Fish: Sediment Buildup From Human Activities Impairs Breathing
New research shows that suspended sediment accumulated via human activities can impair the breathing of fish, as well as increases the rate of disease in fish.
"Suspended sediments result from flood plumes, coastal agricultural and industrial development and from dredging operations and are increasing in coastal waters worldwide," study co-author Dr. Amelia Wenger said in a news release.
"Fish gills are in direct contact with their environment and are the first line of defense in the animal's immune response, which makes them the perfect place to look for damage associated with sediment," noted co-author Dr. Jodie Rummer. "Plus, harm to this vital organ affects every activity in the animal's body that requires oxygen."
To better assess the impact of sediment build-up on marine life, researchers from the ARC Centre of Excellence for Coral Reef Studies at James Cook University simulated sediment conditions frequently found on inshore reefs on the Great Barrier Reef. However, that's not to say the problem is limited to Australian waters. Suspended sediment is a global phenomenon, and tends to overlap critical fish habitats and nurseries.
Juvenile reef fish, for instance, are often exposed to sediment as they swim in open waters before settling on a chosen reef. This early stage in life is critical for development, during which time juvenile fish need lots of oxygen - but damage to their gills can hinder their ability to acquire it.
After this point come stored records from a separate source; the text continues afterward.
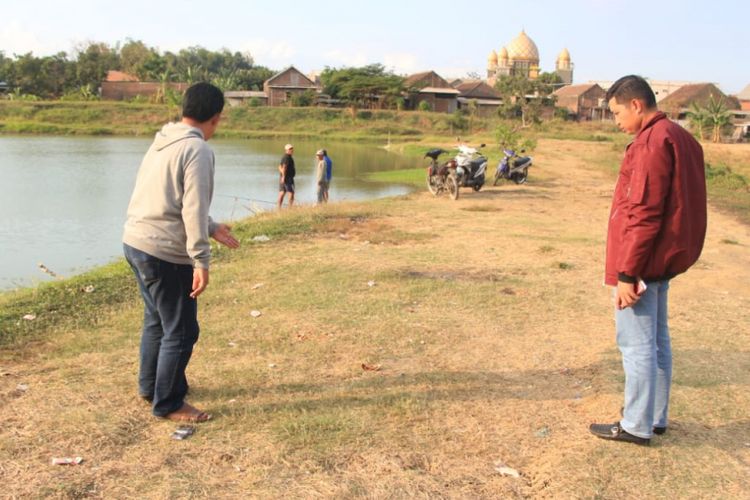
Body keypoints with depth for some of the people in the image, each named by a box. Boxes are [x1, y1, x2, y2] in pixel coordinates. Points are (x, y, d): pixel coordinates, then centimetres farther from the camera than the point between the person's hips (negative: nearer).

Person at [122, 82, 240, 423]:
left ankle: (150, 385, 40)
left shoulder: (163, 143, 12)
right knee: (181, 331, 3)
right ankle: (167, 404, 15)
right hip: (165, 253, -9)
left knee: (156, 319, 25)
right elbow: (193, 209, -21)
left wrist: (211, 228, 21)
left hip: (135, 242, 9)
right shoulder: (198, 150, -15)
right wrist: (201, 261, -19)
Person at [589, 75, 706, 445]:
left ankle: (637, 426, 9)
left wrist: (627, 273, -21)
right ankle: (656, 417, 27)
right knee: (657, 340, 16)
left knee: (636, 344, -1)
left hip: (643, 261, -10)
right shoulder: (681, 138, 13)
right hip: (664, 261, 10)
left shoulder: (652, 142, -18)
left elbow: (643, 214, -23)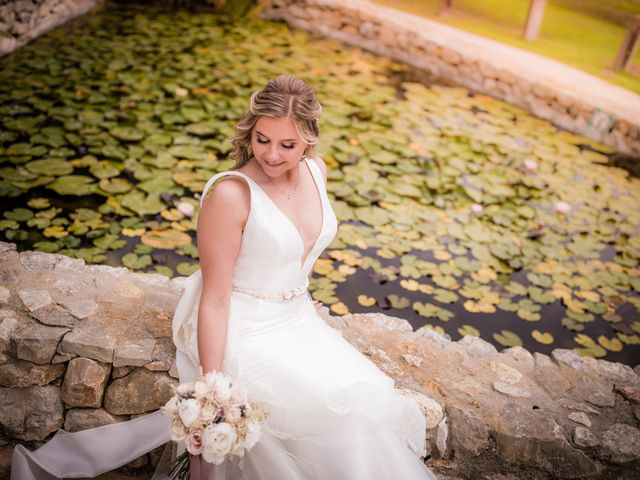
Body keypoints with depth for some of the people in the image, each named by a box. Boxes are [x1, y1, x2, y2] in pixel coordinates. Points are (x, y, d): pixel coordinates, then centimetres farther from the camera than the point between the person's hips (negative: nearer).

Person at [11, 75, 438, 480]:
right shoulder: (231, 194, -21)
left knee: (368, 400, -8)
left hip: (300, 322, 7)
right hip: (245, 332, -7)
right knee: (343, 409, -20)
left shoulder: (315, 171, 0)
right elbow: (214, 299, -19)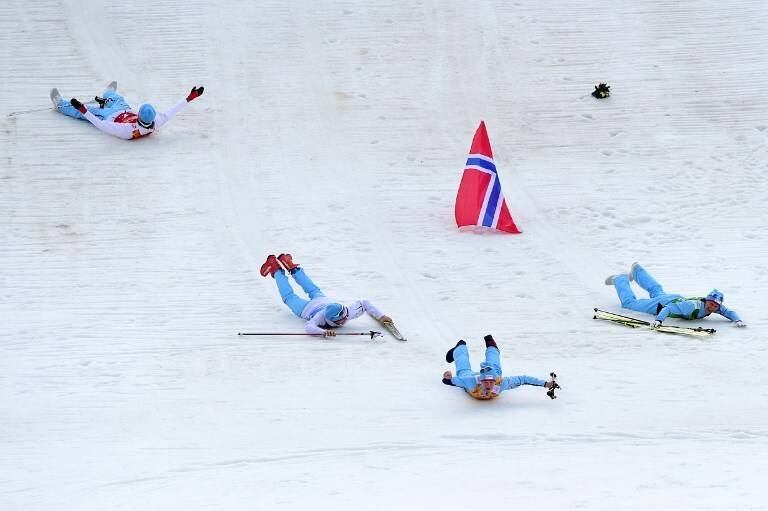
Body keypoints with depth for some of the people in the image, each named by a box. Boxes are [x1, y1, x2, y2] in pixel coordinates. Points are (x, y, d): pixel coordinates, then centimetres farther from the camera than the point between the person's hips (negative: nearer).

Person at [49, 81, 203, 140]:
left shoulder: (127, 131, -49)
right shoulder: (155, 124, -37)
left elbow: (102, 126, -51)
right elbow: (170, 112, -28)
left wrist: (84, 111, -56)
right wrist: (189, 98, -26)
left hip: (111, 117, -5)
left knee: (83, 111, 15)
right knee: (117, 98, 33)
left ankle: (61, 105, 44)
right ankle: (108, 96, 70)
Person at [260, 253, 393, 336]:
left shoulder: (349, 311, -38)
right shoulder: (321, 317, -50)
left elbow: (365, 303, -24)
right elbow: (308, 327, -63)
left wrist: (380, 316, -31)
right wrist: (324, 331, -75)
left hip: (322, 301, 5)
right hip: (306, 309, -4)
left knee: (313, 290, 37)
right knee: (289, 297, 25)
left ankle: (292, 267, 55)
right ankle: (276, 270, 44)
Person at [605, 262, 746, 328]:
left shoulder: (717, 306, -26)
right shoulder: (693, 306, -44)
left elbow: (730, 312, -13)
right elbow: (668, 309, -46)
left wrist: (737, 320, -35)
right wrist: (658, 320, -63)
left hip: (678, 299, 7)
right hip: (663, 304, -7)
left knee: (656, 290, 38)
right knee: (628, 302, 8)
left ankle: (636, 270, 60)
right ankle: (620, 280, 33)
"The gills in sediment-exposed larval clownfish fish were congested, exhibiting twice as much mucous of what could be found in clean-water exposed fish," said study lead author, Sybille Hess. "Sediment-exposed fish also increased the number of protective cells on their gills, presumably safeguarding the delicate tissue from the damage that sediment particles could cause."
"Larval fish have very high growth rates," explained Rummer. "They're swimming a lot, often over long distances. They have a very high metabolic rate and high-energy costs and need their gills to be working as efficiently as possible."
The gills of affected fish were also found to harbor disease-causing bacteria.
"The presence of bacteria linked to fish disease on the gills of sediment-exposed fish suggests that exposure to, and accumulation of sediment, may trigger the development of fish diseases," said co-author Dr. Tracy Ainsworth.
These results, published in the journal Scientific Reports, highlight the need to monitor future coastal developments, which is having an adverse effect on fish.